Recent reports of aggressive debt collection by the University of Virginia Medical Center deliver a black eye to the university.
The reports by Kaiser Health News and The Daily Progress detail the stories of people who were forced into bankruptcy, marriages that crumbled under the stress of debt collection, and education plans put on hold as the Medical Center even went after UVa’s own students.
To be fair — and as the university says in its defense — state law requires that the Medical Center do its best to collect debts. It’s a public hospital that receives state and federal tax breaks in return for treating low-income patients via Medicaid. The General Assembly does not want to be called upon to pour even more tax money into public entities such as UVa, so it requires them to be insistent about collecting monies owed them.
But Kaiser found that UVa’s rules for forgiving debts and tactics for collecting debts were more aggressive than any other hospital in the state, with the exception of those applying at Virginia Commonwealth University, home to another state-supported hospital.
UVa’s practices also were more aggressive than most of the peer hospitals to which it was compared nationally.
Many of the patients UVa sued for nonpayment of debt were those who couldn’t afford good insurance plans, yet were not poor enough to qualify for Medicaid.
The debt collection crusade therefore hit patients who were particularly vulnerable — and at a time when national health care and insurance systems were being restructured in ways that often caught families off guard, unable to afford insurance plans that might have helped pay their bills.
Kaiser’s report also detailed instances in which the UVa Medical Center charged far more for care than would have been allowed under many insurance plans.
The university said it needed the money “to generate positive operating income” to invest in medical education, new facilities, research and the latest technology, according to the Kaiser story first published in The Washington Post.
All these things benefit not only UVa, but the entire Charlottesville-Albemarle community, bringing in jobs and other economic activity. And they benefit not only the local community, but the nation and the world: Medical staff trained here go on to help millions of people over time; research breakthroughs generated here help millions more.
A hospital spokesman also said that the center doesn’t file lawsuits against non-paying patients until numerous bills have been ignored, and that it works with patients whenever possible to set up payment plans.
The Medical Center should keep in mind that its primary priority is delivering patient care — and that should include efforts to provide care to as many people as possible as inexpensively, but effectively, as possible.
For a university striving, under new President Jim Ryan, to be a model of socially responsible education and leadership, this is a damaging setback.
The university already has modified its approach somewhat, deciding in 2017 to sue only patients owing more than $1,000.
And President Ryan says UVa now is reviewing its other practices for collecting debts. The president learned last month of the extended use of lawsuits to collect debts, according to a university post on social media.

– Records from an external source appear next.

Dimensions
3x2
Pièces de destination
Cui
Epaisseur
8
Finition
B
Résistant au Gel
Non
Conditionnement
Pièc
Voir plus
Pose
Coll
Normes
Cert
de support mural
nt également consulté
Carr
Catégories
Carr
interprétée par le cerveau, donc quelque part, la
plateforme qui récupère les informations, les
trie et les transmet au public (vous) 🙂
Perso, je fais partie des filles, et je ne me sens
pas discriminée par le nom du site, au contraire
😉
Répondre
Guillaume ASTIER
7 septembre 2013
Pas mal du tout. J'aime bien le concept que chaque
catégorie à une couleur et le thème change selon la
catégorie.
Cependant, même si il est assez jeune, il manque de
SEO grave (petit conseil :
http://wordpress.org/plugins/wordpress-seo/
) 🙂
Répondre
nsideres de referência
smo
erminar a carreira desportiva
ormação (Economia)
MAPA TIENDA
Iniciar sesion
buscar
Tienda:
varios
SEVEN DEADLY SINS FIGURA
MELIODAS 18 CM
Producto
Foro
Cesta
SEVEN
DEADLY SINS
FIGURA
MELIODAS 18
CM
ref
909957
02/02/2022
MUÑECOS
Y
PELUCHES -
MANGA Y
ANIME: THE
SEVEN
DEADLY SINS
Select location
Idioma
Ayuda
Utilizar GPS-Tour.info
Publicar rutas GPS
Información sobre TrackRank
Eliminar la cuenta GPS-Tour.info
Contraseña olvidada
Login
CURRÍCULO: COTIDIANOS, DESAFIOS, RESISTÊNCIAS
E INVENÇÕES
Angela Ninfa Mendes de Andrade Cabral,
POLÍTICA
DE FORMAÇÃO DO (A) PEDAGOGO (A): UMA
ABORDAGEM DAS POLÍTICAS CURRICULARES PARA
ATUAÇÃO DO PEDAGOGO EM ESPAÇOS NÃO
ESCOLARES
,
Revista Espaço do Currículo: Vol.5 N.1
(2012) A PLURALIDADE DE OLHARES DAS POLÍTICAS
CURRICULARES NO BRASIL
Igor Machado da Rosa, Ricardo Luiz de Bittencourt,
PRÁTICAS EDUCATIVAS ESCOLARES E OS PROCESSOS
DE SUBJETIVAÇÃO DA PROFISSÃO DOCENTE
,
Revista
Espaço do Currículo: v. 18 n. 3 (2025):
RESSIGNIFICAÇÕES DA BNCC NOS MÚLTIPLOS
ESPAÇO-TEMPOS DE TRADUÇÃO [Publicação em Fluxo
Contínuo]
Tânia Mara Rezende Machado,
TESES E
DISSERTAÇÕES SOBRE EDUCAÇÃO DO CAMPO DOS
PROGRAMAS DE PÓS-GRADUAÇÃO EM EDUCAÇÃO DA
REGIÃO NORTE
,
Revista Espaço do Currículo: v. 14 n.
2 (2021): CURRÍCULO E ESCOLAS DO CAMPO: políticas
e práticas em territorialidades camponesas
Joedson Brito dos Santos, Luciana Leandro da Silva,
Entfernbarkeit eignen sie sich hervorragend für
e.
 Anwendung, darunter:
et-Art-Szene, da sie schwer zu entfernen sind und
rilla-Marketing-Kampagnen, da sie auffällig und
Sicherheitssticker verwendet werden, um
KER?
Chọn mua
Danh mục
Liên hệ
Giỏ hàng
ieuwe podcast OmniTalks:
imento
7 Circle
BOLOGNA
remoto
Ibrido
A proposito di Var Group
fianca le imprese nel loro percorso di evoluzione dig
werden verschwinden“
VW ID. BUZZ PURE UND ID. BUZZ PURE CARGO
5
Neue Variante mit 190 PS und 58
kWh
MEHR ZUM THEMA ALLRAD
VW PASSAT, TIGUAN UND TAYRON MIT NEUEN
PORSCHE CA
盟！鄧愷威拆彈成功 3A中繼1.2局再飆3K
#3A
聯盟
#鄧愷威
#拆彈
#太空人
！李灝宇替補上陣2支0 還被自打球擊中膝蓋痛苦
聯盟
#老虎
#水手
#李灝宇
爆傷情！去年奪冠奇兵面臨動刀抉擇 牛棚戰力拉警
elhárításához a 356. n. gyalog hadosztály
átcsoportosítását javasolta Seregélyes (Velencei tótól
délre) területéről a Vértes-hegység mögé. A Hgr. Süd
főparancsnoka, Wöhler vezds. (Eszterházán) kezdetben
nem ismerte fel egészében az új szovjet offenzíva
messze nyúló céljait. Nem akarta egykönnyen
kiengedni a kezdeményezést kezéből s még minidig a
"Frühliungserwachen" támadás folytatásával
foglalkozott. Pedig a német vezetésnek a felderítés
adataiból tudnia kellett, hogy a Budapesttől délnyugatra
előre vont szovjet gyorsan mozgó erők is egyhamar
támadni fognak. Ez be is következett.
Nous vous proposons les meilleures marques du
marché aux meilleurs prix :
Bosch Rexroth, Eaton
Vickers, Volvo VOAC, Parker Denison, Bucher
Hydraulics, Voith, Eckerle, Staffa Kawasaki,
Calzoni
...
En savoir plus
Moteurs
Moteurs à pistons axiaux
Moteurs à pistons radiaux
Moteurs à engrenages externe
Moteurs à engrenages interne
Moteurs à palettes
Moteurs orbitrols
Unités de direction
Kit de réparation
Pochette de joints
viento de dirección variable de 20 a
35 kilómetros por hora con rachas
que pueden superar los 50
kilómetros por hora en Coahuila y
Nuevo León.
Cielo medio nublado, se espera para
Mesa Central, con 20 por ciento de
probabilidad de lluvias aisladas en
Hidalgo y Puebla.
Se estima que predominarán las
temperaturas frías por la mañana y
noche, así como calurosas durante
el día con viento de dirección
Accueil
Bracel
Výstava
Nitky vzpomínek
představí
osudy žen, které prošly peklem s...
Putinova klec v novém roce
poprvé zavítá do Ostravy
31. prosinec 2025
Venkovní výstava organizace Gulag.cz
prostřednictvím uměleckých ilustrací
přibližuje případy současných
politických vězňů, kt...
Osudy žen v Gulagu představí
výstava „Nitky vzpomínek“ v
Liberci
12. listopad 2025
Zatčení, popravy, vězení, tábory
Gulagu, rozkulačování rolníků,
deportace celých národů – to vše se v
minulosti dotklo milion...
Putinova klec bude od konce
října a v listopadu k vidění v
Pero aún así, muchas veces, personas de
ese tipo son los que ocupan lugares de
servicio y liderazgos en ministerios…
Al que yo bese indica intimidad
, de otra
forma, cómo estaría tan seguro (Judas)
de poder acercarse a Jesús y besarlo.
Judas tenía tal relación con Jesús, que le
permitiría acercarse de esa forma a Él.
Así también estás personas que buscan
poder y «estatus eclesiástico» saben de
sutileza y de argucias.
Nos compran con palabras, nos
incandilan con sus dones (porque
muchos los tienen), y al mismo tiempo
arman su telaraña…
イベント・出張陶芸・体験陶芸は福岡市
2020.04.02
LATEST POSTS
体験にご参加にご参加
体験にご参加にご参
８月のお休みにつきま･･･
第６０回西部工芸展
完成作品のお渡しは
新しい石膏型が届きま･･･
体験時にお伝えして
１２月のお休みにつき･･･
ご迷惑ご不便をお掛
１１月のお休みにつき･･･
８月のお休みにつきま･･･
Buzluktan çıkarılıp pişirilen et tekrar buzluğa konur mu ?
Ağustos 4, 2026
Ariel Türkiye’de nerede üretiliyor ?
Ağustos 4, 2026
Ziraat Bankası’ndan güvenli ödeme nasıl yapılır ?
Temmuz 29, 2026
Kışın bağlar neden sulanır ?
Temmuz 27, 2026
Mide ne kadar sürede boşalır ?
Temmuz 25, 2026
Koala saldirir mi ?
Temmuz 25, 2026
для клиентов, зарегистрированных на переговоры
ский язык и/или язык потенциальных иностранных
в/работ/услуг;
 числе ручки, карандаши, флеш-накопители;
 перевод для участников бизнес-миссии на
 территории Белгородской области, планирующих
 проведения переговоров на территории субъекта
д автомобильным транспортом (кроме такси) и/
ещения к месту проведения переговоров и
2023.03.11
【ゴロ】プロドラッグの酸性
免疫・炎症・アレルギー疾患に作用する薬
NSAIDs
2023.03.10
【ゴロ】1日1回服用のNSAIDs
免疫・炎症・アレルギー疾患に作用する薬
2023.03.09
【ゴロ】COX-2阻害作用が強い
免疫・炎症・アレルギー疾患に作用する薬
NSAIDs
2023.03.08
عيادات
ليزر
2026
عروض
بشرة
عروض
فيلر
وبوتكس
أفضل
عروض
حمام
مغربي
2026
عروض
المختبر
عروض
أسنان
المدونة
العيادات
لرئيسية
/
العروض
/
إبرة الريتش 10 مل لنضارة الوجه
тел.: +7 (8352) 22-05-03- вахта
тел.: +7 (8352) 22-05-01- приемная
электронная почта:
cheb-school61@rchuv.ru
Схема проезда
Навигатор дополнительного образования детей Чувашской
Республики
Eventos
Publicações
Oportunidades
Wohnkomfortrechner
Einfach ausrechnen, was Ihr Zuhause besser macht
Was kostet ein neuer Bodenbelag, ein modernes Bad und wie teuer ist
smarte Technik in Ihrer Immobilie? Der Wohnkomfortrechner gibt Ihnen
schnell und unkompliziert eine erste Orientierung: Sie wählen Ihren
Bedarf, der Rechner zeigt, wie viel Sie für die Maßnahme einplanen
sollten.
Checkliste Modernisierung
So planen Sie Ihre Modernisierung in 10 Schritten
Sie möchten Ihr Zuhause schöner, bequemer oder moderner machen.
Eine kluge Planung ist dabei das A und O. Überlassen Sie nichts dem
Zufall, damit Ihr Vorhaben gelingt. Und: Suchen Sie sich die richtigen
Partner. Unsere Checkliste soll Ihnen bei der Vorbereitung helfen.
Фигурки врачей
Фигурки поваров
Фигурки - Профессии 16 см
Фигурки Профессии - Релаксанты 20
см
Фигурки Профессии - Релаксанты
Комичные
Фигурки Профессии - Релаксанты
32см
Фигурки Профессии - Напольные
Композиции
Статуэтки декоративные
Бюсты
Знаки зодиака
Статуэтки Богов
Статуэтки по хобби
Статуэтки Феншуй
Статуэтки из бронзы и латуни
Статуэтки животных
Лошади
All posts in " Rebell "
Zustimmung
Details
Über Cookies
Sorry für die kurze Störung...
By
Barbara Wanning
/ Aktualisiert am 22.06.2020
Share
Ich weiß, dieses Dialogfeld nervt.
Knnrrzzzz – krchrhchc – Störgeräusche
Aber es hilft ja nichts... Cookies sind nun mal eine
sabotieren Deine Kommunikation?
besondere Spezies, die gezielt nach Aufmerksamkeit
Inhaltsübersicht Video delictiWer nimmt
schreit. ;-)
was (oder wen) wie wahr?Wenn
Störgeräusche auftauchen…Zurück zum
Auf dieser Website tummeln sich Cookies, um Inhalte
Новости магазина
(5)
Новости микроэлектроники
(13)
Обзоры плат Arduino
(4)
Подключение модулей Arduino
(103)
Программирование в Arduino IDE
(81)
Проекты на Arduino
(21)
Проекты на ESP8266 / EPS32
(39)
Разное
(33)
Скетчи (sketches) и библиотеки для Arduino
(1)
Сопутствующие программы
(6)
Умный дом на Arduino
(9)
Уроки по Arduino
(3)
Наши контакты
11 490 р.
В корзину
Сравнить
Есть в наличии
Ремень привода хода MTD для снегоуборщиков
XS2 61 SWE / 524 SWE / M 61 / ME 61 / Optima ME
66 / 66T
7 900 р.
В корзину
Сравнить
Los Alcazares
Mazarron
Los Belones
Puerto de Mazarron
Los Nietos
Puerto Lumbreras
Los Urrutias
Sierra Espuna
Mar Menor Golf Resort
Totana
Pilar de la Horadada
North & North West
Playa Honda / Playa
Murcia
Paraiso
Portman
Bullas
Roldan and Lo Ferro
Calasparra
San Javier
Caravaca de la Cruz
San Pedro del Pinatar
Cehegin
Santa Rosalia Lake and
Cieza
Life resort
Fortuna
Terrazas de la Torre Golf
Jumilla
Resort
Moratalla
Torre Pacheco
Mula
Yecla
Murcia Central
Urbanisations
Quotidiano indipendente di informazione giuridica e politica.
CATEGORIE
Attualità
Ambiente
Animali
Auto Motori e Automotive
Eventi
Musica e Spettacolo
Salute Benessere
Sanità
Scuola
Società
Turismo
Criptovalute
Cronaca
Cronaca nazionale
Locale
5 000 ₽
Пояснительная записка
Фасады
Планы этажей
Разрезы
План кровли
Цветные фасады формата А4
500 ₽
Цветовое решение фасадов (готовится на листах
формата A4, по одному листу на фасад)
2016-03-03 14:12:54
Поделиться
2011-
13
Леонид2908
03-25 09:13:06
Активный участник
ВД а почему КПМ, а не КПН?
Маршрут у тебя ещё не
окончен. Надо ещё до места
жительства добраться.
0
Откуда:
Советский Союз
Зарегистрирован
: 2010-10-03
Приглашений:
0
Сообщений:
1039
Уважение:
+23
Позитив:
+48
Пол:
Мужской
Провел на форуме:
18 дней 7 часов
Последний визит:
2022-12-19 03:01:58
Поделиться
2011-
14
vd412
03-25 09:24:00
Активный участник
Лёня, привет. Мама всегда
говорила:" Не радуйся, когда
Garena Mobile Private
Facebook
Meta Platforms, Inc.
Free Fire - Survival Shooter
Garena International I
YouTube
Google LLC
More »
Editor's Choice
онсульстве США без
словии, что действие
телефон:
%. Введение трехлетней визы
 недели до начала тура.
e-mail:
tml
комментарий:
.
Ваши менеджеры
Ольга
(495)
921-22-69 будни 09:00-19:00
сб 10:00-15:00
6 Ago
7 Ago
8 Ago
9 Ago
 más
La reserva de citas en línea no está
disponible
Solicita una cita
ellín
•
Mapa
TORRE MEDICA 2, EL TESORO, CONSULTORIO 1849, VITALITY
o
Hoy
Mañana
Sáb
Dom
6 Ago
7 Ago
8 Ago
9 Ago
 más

Revisions to those practices are expected to be announced tomorrow.
Those changes should address a variety of issues:
» Offering more sensible rules under which patients can receive financial assistance. Other Virginia hospitals have more lenient eligibility rules for assistance: why not UVa?
» Pricing services more realistically, so that charges to patients are more in line with insurance pricing — even for patients who don’t have a good insurance policy to protect them.
» Ensuring that no student’s education will jeopardized by illness — even if the university has to raise private money to establish a fund for paying student medical bills as needed.
Of course, we and the rest of this community want the UVa Medical Center to thrive. To do so, it needs to be fairly compensated for the services it provides.
But the Kaiser report raises serious questions about whether UVa’s charges to patients, and its pursuit of patients, are in fact fair. But this challenge also provides an opportunity for the university to make good on President Ryan’s goal for it to be “not just great, but good” — that is, to have heart and soul.
We look forward to Friday’s unveiling of new policies in hopes that the Medical Center can return to its reputation of a provider of nurture and healing, and put behind it its newly gained reputation as persecutor.